While prostate cancer treatment can cause cardiovascular-related side effects, patients can take certain steps to mitigate those risks, according to Dr. Neal D. Shore, medical director of the Carolina Urologic Research Center.

In an interview with OncLive®, CURE®’s sister publication, Shore recently discussed the role that general health-related interventions such as regular exercise and bloodwork play in keeping the risk of treatment-related cardiovascular toxicity low. Shore also touched on the idea that the choice of therapy could impact these risks in a positive way, based on the results of the recent HERO trial, which examined the use of the hormone-suppressing drug relugolix in this patient population.

Transcription:

Yeah, that's a very important question. The whole field of cardio oncology, across all the different oncology or cancer disease states, has gotten so much more traction. As we know, where we give testosterone suppression, we basically create what's described as this quasi-metabolic syndrome, where we see central adiposity (excessive body weight). We see, potentially, with LHR agonists — and it's in their label — a warning as it relates to arrythmia and potential QT prolongation (heart rhythm irregularities). We didn't see that with relugolix.

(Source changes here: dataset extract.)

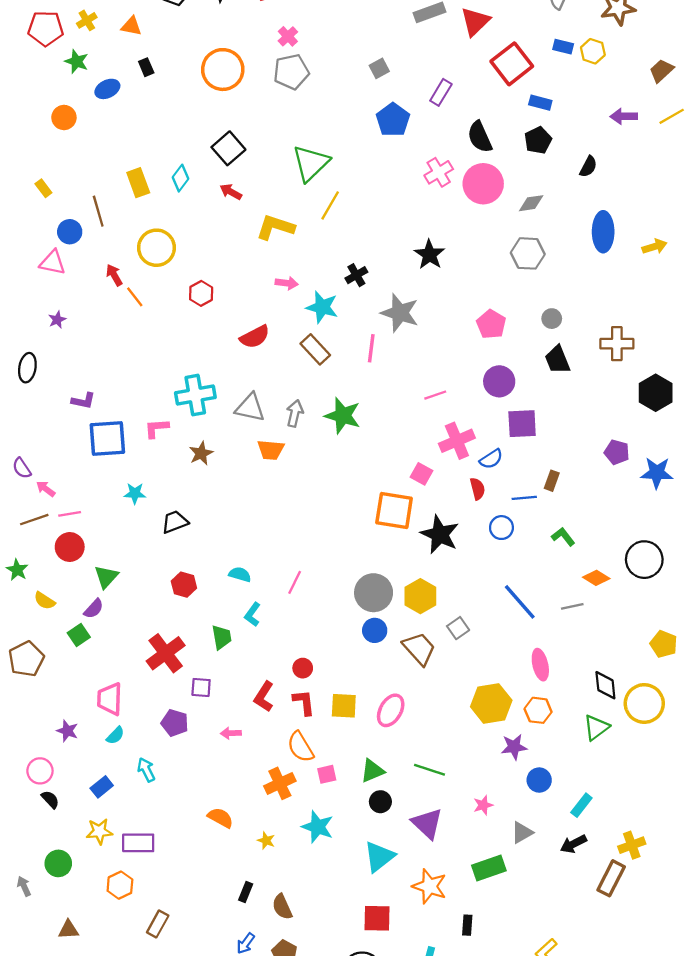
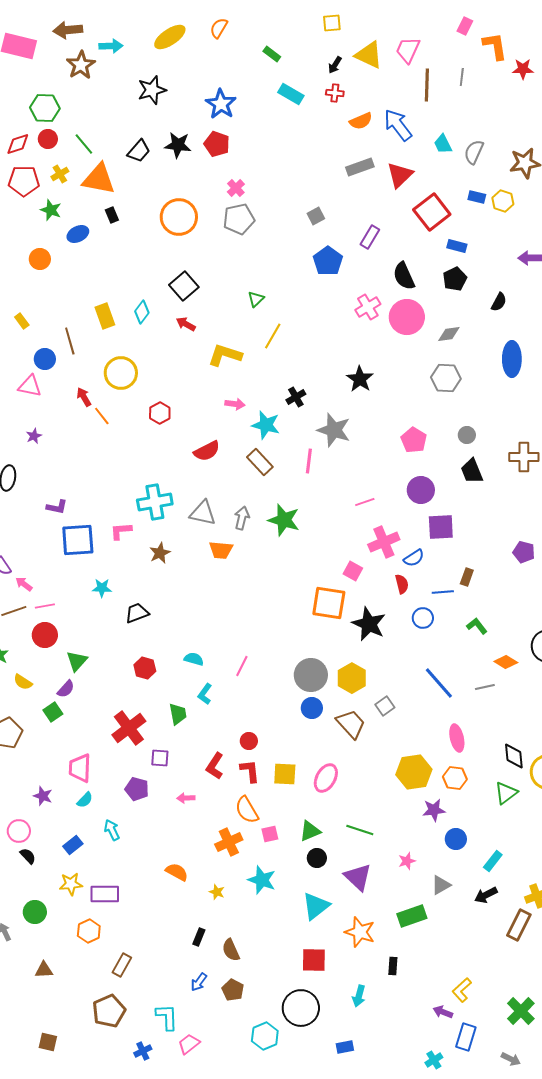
orange triangle: (131, 26) -> (99, 179), size x1.8
green triangle: (311, 163) -> (256, 299), size x0.5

But what are the things that we can do? We can make sure that patients are following a better, heart-healthy diet, that they're regularly exercising (and) having their lipid panels and their cholesterol checked. If they have diabetes, they're under really tight glucose management, monitoring their hemoglobin A1C. And so, these are some factors, (including) avoidance of smoking (and) avoidance of a sedentary lifestyle; there are these classic, sort of ABCDE outlines that people can be thinking about.

I'm really happy and proud of our HERO trial, because this adds to a strategy to avoid cardiovascular toxicity, and yet at the same time achieve what we're trying to achieve, which is rapid T (testosterone) suppression and rapid PSA (prostate-specific antigen) corollary declines. We had really excellent results in our T levels that went below 20, even though less than 50 nanograms per deciliter is the pharmacologic endpoint for approval.

So, yes, we can be a lot more proactive in our cardio-oncology strategies, as well as in our prostate cancer therapeutic selections.